Лучшие из нас - страница 4

стр.

А может, нам выбрать другую точку на линии жизни Пола и начать его историю с того момента во время четвертого семестра, когда позади уже остался предварительный экзамен, когда он успел начать и закончить математические занятия и когда — почти тайно и с основательно продуманной небрежностью — он сдал зачет по фонетике и языкознанию и экзамен по латыни. Может быть, история Пола Бентсена началась именно тогда, когда он вошел в аудиторию 1102, расположенную на одиннадцатом этаже корпуса имени Нильса Трешова, на предпоследнем этаже самого высокого здания в университетском районе Блиндерн, во всяком случае, в самом высоком здании историко-философского факультета (как он назывался в то время). Потому что в этот момент линия его жизни резко взлетела вверх, поднимаясь очень высоко, выше одиннадцатого этажа. Да, может быть, все началось именно в тот момент, когда он вошел в аудиторию в качестве студента кафедры лингвистики. Спустя три года он следовал во главе группы из трех облаченных в мантии человек, направляясь в Старый Актовый зал в историческом здании университета в центре Осло для защиты своей докторской диссертации «Между Сциллой и Харибдой: морфосинтаксическое погружение в латинском и древненорвежском языках». Еще через пару лет Пол начал работать в новой должности: научным сотрудником относительно недавно созданной кафедры футуристической лингвистики — футлинг, как ее называют посвященные. Правда, это временная, а не постоянная работа (постоянных должностей научных сотрудников в Университете Осло практически не осталось, и их крайне редко получают до достижения сорока лет). Так что это всего лишь временная работа, но Пол все-таки стал ближе, чем когда бы то ни было, к своей цели. Он не упустит этой возможности. Он останется в университете. Ведь именно этого он хочет.


Но, разумеется, история Пола началась задолго до этого. Может быть, в тот момент, когда самые сильные и живучие сперматозоиды отца Пола достигли финишной черты и, уверенно вильнув хвостиком, проникли сквозь оболочку яйцеклетки матери Пола.

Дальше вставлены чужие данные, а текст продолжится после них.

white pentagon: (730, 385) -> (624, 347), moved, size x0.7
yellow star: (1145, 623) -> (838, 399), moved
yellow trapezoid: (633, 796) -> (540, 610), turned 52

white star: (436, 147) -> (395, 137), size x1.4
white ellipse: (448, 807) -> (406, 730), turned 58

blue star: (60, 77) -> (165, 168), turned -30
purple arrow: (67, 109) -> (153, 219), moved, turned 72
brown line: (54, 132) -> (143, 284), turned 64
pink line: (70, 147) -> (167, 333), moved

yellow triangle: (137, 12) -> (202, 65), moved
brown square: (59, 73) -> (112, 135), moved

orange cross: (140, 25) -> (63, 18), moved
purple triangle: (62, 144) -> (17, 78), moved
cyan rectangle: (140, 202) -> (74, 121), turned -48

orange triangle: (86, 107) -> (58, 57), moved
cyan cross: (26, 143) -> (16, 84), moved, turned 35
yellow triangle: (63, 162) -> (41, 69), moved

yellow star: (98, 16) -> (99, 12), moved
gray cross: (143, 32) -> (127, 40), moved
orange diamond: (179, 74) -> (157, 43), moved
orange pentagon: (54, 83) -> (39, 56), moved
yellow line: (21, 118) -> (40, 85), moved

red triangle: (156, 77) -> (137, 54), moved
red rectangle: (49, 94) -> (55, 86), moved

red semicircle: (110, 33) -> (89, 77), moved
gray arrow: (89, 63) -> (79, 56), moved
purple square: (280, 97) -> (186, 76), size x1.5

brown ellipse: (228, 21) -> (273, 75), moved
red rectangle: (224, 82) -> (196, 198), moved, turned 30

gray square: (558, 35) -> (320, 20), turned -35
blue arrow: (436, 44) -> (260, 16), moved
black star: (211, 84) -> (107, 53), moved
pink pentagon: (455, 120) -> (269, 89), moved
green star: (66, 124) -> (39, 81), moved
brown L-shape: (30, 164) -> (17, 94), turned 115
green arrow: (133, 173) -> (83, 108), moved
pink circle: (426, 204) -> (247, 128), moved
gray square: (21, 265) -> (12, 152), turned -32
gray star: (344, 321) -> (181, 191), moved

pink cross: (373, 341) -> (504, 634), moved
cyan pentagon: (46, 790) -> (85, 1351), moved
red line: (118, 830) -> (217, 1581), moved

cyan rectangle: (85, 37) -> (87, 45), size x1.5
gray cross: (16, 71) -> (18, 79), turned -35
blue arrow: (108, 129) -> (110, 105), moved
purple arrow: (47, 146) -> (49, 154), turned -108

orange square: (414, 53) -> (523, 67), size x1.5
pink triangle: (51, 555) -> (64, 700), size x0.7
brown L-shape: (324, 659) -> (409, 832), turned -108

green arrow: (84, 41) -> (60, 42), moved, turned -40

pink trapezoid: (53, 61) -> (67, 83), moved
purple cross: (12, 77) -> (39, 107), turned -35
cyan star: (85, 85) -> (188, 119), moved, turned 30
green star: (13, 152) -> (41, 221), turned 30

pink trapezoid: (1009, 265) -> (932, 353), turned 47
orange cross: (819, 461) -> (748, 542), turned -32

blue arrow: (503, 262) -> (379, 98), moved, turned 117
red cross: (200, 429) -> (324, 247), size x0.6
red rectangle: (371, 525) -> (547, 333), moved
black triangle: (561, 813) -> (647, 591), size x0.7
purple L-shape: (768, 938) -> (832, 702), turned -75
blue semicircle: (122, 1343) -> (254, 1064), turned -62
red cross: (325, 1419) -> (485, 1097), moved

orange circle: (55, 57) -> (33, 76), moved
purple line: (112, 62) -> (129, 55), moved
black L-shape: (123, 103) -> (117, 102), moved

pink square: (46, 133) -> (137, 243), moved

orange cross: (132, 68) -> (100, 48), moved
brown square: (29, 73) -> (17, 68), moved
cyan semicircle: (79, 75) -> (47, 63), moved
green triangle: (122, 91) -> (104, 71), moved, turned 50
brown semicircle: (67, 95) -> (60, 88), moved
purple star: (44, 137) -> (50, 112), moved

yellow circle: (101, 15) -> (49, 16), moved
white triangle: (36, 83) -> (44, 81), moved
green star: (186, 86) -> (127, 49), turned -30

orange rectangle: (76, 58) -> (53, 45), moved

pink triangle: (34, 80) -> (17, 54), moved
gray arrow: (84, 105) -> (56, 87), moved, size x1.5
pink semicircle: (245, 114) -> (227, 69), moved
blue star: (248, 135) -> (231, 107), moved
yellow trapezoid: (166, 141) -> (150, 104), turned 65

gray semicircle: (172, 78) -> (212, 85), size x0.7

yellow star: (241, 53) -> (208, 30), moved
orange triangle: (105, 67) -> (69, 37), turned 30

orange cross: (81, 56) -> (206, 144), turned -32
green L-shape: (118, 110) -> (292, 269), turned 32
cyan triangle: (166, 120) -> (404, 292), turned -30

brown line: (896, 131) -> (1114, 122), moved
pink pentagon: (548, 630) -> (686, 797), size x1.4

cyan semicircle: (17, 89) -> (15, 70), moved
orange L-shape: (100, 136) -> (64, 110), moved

Был самый обычный вторник. Она сидела в снегу под елью по дороге в усадьбу Уллеволсетер, у нее замерзла попа, и она стала натягивать рейтузы и лыжные брюки. Она поделилась с отцом Пола какао, получив взамен половину молочной шоколадки. Они дурачились и шутили и нашли общий язык (так обычно говорила мама, когда рассказывала Полу о его появлении на свет), и ее штаны тут же были спущены на лодыжки, ледяные еловые иголки вонзились в спину, а незнакомый рыжеволосый мужчина оказался между ног. На них падал снег, мама тяжело дышала, уткнувшись ему в шею, прямо в широкий ворот свитера.

Спустя ровно девять месяцев, день в день через девять месяцев после зачатия, родился Пол. («Это, наверное, единственный случай, когда Пол успел куда-то вовремя», — сказал матери Пола его лучший друг Мортен, случайно услышав рассказ о его рождении). Может быть, история началась в то утро, когда мать Пола сидела в постели, застланной чистым хрустящим бельем, в больнице Уллевол, с порванной промежностью, болью в тазу и увеличившимися от молока и потому совершенно неузнаваемыми грудями: поначалу она даже не поверила, что это ее груди. В то утро, когда она посмотрела на своего крошечного сына, который уже в том юном возрасте обладал на удивление большим носом, склонилась к его лысой макушке и заверила его, да и саму себя, что она справится. И она это сделала. Она замечательно справилась одна. Они с Полом жили в квартире, которую она унаследовала от своих родителей, в районе Фагерборг, недалеко от церкви Вестре-Акер.

Церковь Вестре-Акер, красное кирпичное здание с позеленевшей колокольней, возвышается на небольшом холме. В этой церкви крестили и маму, и Пола, здесь мама прошла обряд конфирмации, и здесь похоронены бабушка с дедушкой. Сюда они с Полом ходили каждое воскресенье на протяжении многих лет, чтобы положить цветы на их могилы. Пол с мамой. Мама с Полом. Всегда вдвоем. Они всегда были вдвоем вплоть до того дня, когда мама вышла замуж, кстати, тоже в церкви Вестре-Акер.